The task: In the entries below, how many lines contain "along"? Answer with the number and nothing else.

+ + + +

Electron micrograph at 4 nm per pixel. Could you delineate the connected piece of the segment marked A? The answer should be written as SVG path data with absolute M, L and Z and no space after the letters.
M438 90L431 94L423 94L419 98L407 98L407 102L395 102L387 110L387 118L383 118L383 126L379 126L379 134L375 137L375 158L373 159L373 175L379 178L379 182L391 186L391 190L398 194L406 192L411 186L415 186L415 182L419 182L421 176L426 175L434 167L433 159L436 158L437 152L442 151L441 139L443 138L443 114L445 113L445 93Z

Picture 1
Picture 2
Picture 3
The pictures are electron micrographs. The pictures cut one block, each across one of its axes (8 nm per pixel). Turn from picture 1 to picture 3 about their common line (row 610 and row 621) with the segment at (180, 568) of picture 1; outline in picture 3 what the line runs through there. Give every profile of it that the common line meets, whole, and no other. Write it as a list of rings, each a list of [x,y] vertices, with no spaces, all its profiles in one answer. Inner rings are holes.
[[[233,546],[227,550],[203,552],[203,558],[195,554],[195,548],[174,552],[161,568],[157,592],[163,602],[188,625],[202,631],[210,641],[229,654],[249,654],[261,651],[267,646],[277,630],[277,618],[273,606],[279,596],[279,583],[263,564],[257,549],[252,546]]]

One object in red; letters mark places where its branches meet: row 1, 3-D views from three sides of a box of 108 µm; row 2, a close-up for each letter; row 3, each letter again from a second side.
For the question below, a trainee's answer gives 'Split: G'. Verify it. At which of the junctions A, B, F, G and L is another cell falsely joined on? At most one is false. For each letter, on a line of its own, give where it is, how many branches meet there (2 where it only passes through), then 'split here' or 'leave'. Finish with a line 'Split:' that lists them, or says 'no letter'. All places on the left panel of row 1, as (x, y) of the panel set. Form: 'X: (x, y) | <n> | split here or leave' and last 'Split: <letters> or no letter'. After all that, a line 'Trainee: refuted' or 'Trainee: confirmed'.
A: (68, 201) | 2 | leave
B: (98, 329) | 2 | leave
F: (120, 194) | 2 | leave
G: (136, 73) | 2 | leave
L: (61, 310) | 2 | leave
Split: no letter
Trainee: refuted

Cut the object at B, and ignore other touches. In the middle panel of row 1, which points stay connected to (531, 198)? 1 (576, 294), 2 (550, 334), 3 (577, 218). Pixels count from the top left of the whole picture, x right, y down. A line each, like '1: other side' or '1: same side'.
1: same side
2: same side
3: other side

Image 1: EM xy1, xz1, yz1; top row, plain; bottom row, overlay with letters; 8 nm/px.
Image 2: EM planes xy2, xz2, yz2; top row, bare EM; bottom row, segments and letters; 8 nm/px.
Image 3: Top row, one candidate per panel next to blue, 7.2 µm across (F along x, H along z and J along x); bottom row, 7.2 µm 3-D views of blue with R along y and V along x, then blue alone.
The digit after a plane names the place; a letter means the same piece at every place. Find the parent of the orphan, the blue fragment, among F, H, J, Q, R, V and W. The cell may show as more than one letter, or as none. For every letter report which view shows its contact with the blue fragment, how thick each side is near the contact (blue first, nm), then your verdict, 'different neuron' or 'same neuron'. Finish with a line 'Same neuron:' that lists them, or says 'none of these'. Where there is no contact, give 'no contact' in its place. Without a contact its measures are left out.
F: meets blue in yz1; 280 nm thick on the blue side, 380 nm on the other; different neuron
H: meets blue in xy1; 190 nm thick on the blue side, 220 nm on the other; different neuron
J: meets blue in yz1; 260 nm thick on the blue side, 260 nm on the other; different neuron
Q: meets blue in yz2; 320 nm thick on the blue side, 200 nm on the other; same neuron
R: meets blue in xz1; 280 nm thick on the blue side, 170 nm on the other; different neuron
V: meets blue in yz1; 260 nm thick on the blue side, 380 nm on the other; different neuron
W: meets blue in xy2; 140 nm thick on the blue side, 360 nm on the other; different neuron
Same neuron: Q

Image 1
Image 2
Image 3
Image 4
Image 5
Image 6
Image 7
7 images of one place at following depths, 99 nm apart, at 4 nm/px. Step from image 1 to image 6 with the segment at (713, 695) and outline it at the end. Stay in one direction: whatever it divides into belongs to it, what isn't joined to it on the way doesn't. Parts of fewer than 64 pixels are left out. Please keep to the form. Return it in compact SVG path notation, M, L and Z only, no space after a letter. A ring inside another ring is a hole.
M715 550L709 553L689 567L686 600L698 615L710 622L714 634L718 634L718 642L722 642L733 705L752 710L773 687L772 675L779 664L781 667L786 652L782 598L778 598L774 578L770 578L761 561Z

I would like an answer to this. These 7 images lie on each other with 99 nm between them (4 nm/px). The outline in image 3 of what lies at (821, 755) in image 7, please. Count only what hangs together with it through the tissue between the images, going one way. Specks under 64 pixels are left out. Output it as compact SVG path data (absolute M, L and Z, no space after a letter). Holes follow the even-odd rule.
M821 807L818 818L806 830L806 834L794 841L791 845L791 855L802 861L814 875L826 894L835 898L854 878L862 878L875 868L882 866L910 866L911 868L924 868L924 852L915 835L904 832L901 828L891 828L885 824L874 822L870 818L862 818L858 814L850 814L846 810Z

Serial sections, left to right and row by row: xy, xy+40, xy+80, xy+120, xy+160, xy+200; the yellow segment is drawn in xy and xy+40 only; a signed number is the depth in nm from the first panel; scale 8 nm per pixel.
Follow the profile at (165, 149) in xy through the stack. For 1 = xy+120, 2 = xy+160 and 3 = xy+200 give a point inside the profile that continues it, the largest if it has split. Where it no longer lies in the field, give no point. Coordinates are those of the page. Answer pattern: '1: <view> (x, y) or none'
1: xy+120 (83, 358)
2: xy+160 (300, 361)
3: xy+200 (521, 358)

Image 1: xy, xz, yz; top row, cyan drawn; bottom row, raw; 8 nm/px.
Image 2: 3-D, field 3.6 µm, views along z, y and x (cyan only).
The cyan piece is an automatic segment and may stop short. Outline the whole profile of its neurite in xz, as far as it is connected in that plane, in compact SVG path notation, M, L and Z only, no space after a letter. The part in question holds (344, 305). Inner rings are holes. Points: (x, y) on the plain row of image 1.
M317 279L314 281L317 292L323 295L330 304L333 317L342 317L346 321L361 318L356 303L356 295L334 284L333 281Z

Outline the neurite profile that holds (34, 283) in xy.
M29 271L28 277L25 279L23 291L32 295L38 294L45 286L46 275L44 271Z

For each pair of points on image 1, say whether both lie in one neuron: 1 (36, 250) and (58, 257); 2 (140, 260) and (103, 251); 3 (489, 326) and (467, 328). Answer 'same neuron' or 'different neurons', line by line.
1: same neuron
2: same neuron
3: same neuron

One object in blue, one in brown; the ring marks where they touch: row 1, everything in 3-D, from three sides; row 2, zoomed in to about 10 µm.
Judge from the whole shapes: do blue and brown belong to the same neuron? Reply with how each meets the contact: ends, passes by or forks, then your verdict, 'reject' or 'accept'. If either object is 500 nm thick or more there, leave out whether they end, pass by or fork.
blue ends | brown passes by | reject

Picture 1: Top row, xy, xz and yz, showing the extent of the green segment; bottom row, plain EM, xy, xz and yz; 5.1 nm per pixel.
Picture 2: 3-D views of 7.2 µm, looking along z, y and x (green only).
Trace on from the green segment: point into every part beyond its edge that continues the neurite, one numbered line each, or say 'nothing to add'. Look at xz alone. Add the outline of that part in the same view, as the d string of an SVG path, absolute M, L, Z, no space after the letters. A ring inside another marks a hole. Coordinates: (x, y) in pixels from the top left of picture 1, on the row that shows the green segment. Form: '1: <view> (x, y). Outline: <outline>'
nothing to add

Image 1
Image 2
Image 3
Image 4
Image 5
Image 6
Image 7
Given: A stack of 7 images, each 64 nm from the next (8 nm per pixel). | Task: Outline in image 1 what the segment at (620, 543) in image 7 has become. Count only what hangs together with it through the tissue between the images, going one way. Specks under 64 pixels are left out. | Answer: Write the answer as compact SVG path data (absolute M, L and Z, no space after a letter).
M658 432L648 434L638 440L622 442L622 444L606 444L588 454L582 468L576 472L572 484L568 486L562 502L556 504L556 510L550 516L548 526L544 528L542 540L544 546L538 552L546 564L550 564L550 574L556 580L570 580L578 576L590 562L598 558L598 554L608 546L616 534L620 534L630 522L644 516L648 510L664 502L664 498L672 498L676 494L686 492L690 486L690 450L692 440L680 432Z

+ + + +

Exercise output: 3